An innocent look wiped the worry from the cowhand’s face. Too innocent, as he shrugged. “Considering the extra security set in all the barns and around the pastures, by doggies, I can’t rightly see what’s keeping you awake.”

“We had security before. Not so tight, of course, but security. If I’m short of any sleep, I suppose it’s because I keep remembering Dancer as he was then.” Mild exaggeration had grown into bald lies. Or almost, by omission. For what Jackson couldn’t get out of his mind was not just Dancer’s screams, or even his critical condition.

No. What had him jerking from his dreams in a cold sweat was Haley Garrett. Like a tableau forever imprinted in both his waking and sleeping memory, the vision of that small, beautiful woman clinging to a frenzied brute of a horse played like a movie without end over and over in his mind.

He could still hear the sickening sound of her body striking wood. He saw flashing hooves flailing out in madness, falling ever nearer the unconscious woman. He still struggled to open a gate with fingers made clumsy with fear. And always there was the specter of being too late.

It was a nightmare that first sent him fleeing his bed, then left him sleepless, pacing and wrestling with yet another memory. The memory of undressing her, made too vivid by the night, a waking dream emblazoned forever on his mind by day.

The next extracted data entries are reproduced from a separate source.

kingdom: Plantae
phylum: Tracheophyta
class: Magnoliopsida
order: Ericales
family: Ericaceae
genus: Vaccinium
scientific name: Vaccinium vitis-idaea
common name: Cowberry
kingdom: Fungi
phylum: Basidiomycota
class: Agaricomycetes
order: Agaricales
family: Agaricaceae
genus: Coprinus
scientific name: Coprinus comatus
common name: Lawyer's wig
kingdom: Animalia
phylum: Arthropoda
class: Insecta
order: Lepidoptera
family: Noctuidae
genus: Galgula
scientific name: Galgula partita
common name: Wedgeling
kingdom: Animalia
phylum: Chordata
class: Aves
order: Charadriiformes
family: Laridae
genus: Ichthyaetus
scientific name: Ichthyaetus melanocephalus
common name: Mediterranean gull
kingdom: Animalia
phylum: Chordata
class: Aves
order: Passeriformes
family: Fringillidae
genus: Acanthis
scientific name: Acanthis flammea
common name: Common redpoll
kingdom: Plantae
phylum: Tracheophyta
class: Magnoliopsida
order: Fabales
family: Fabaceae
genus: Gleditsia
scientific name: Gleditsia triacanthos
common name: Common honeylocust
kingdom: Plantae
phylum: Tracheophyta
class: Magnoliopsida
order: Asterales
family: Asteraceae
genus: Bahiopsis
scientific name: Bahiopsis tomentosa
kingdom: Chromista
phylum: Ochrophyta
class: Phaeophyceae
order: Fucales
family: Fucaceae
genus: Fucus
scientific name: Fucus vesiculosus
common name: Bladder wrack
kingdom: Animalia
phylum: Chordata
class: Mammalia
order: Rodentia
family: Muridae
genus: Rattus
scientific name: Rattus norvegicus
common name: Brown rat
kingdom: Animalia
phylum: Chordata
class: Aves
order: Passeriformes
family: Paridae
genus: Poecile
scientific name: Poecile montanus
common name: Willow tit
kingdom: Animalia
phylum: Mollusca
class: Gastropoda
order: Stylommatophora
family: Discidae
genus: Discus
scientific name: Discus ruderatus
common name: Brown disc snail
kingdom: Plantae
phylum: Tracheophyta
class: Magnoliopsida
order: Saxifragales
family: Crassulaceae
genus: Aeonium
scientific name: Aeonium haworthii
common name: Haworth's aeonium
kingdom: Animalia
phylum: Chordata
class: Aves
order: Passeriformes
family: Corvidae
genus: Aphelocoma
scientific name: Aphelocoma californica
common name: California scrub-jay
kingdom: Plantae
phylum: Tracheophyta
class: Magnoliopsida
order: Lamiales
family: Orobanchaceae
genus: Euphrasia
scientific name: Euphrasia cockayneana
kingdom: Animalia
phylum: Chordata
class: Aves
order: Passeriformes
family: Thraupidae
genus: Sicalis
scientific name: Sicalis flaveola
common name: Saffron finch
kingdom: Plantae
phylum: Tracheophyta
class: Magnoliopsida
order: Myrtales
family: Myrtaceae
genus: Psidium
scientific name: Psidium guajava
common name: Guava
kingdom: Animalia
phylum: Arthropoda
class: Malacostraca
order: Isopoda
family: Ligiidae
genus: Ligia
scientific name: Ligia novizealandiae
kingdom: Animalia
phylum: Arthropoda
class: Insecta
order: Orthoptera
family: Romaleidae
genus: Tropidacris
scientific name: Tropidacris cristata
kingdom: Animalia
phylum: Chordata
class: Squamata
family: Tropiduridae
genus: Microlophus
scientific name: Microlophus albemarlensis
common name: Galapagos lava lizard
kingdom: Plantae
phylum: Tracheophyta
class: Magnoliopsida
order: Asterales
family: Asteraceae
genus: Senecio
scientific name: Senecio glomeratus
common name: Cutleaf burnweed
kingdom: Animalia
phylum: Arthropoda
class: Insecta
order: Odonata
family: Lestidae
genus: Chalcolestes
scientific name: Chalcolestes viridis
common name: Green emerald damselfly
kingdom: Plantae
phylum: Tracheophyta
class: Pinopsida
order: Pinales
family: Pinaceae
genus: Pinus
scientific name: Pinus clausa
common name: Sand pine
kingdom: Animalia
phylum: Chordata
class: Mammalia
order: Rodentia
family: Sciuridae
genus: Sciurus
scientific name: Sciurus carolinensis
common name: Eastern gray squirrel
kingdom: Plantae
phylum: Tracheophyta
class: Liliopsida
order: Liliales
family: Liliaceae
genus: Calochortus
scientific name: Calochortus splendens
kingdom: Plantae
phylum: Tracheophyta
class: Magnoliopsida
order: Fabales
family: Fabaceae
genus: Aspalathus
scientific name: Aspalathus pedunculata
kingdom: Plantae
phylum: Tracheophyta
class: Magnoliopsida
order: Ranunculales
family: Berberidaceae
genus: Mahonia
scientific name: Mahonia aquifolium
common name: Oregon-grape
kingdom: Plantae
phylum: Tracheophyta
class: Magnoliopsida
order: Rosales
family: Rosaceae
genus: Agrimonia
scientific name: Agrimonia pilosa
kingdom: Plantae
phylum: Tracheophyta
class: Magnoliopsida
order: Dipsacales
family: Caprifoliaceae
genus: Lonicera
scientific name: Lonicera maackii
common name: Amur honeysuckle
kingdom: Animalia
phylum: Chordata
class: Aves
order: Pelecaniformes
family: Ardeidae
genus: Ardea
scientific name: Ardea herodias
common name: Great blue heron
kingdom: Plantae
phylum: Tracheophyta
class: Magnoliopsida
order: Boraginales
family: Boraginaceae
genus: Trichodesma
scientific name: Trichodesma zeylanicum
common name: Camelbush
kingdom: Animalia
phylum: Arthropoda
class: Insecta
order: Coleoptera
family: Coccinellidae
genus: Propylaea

Even now as his hands flexed within his gloves, the brush of soft leather became the brush of Haley’s softer, naked flesh. He had only to close his eyes to remember her tawny skin burnished by the fall of lamplight, the fullness of her breasts with nipples dusky and barely furled like newly bloomed rosebuds.

In his more lucid times, he wondered why his memories confused him. From his first glimpse of her on the day she arrived in Belle Terre, a glimpse that sent every male hormone into feverish response and set every mental warning bell jangling, he knew she was trouble. Trouble with a capital T. Right then, right there, in the middle of Lincoln’s office, he’d turned tail and bolted like a scared yearling. Then, as if escaping that first introduction wasn’t enough, he held himself aloof, rebuffing every near meeting or close social encounter with a grim determination bordering on surly.

Surly, boorish, tactless, cruel. Hell, given his performance in the barn, he wasn’t sure his vocabulary held enough words to describe his behavior.

And from the first, his efforts had been for naught. No matter how he avoided the woman of flesh and blood, in spirit Haley Garrett haunted him. No matter where he might go, or didn’t go, at some time Lincoln’s new partner would be mentioned.